Al final de la visita es inevitable quedarse contemplando rostros conocidos, como los de Delia Quiñonez e Isabel de los Ángeles Ruano, y una foto emblemática que siempre me interpela: las dos a cargo del periódico Vanguardia Estudiantil hablando a la prensa sobre la necesidad de la valoración del periodismo por parte de las estudiantes y su voluntad de organizar conferencias y periódicos murales. Aquellas estudiantes jovencísimas serían luego voces fundacionales de la poesía guatemalteca.

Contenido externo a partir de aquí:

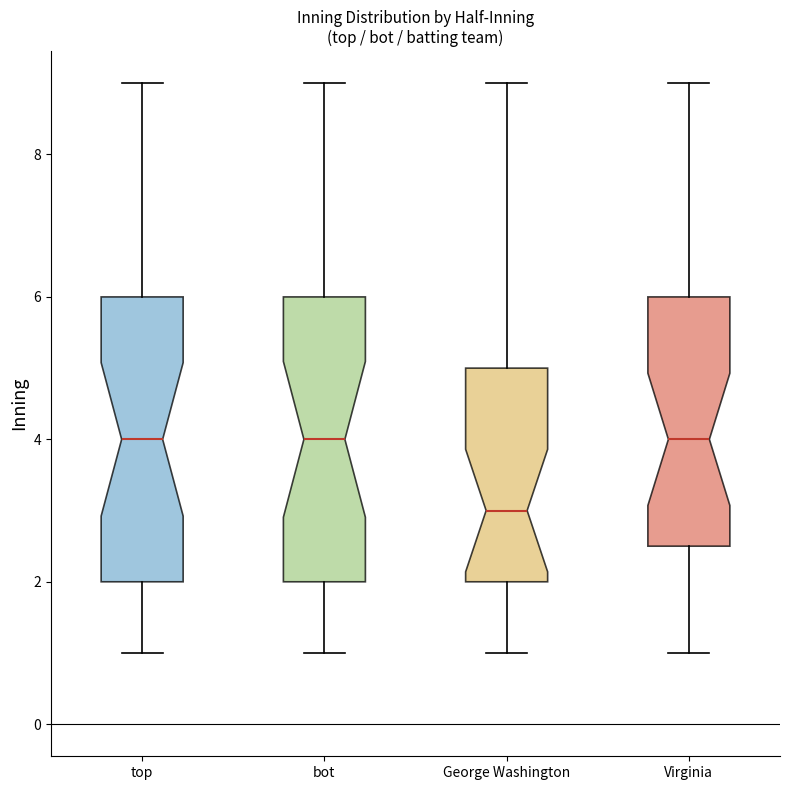

Reading left to right, read every box against the y-axis: the position of its median line, the range the box covers, and the ends of its whiskers. The values are not printed on the chart, so give them approximately, as read against the axis.

top: median 4.0, box 2.0 to 6.0, whiskers 1.0 to 9.0
bot: median 4.0, box 2.0 to 6.0, whiskers 1.0 to 9.0
George Washington: median 3.0, box 2.0 to 5.0, whiskers 1.0 to 9.0
Virginia: median 4.0, box 2.6 to 6.0, whiskers 1.0 to 9.0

No obstante, el impulso a quedarme contemplando en un gran collage rostros de mujeres de distintas generaciones, con diferentes destinos y proyectos profesionales y políticos, la organización espacial de la exposición conduce a atravesar un cuarto oscuro que simula lo que hicieron las estudiantes del Inca en 1964, cuando de nuevo se había militarizado la educación. Ellas se apropiaron del aula que había sido la sede de la asociación (abolida por el gobierno) y la nombraron «La cueva sin quietud». Luego, decidieron pintar con negro las paredes para representar la represión que vivían. En esos muros negros sobresalen tenebrosamente unos ojos controladores. Era la atmósfera de los años en que empezaría el largo conflicto armado.
Quizás la mayor virtud de esta exposición, entre muchas otras, resulta en dotarnos a las mujeres de un sentido de pertenencia desde una genealogía de mujeres que cambió los paradigmas de la educación del país y cuyos nombres son apenas los signos por los cuales empezar a descubrir las dimensiones de la participación femenina en la Revolución de 1944.